Additionally, I made another plot to depict the total number of people vaccinated over the course of 2021. I was interested to see the S-curve and how the country is slowing in vaccinating people. The age limit on COVID-19 vaccines is lowering, so I hope people continue getting vaccinated and achieve herd immunity.

data3 <- data %>% filter(type == "confirmed") %>% group_by(country) %>% 
    summarize(Longitude = max(long), Latitude = max(lat), Population = max(population), 
        Vax = max(people_fully_vaccinated)) %>% na.omit()

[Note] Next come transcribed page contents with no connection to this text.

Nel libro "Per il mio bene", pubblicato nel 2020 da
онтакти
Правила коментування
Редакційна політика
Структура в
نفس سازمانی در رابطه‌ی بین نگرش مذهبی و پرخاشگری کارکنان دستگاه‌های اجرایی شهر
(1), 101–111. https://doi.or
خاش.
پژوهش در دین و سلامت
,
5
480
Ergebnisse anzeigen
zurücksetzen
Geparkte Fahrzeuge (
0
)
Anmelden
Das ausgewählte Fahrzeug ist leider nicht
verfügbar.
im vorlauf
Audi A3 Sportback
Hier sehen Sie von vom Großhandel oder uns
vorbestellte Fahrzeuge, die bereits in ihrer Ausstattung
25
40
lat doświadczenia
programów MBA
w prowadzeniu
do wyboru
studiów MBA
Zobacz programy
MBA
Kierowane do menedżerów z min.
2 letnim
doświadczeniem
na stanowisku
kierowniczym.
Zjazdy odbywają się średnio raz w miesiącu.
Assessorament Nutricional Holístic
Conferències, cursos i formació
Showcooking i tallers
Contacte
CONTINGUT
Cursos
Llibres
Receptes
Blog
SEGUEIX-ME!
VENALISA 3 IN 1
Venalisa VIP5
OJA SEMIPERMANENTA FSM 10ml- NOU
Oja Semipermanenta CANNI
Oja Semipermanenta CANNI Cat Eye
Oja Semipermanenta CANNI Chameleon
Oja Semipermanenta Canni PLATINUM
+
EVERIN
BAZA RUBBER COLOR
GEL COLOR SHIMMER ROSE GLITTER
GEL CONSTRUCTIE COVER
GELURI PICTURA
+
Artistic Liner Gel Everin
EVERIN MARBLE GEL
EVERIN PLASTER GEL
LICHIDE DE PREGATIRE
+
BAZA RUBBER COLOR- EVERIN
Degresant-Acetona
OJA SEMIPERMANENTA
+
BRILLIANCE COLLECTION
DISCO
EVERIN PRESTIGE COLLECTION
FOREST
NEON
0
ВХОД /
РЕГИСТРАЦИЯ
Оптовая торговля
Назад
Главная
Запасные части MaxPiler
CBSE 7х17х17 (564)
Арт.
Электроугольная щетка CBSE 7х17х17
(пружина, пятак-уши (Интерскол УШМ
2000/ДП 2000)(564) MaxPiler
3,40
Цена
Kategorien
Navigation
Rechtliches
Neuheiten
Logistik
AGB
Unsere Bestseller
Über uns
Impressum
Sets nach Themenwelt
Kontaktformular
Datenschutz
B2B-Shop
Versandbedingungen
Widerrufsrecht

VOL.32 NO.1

world <- map_data("world")

ggplot(data3) + geom_polygon(aes(long, lat, group = group), data = world, 
    fill = "black") + geom_point(aes(Longitude, Latitude, color = Vax/Population)) + 
    coord_map() + scale_color_gradient(low = "yellow", high = "green", 
    name = "Percentage of Population \n Vaccinated") + theme_dark() + 
    labs(title = "Vaccination Percentages of Countries Around the World", 
        x = "Longitude", y = "Latitude")

After the first plot, I wanted to see if location played a role in vaccination status. This plot depicts that European countries are high in percentage of population vaccinated while African countries are low in contrast. The US is also in the middle for percentage compared to other countries which is surprising since we were one of the first who developed a vaccine but not surprising considering the current vaccine-hesitancy. There are also islands that have high vaccinated percentages which is probably due to their low population.

Concluding Remarks

In conclusion, I still believe the United States has a long way to go in order to recover from the pandemic. We are in top 10 for COVID-19 cases yet we are lagging behind in percentage of vaccinated population. In comparison with other first-world countries, we are definitely behind and more needs to be done to encourage vaccination. Based on the cases data for the United States, I predict another wave of cases as we hit holiday season. In future studies, I believe more research can be done on how to flatten the bell curve for cases and this data could be used to identify countries that have more success as well as predict human behavior in spreading disease.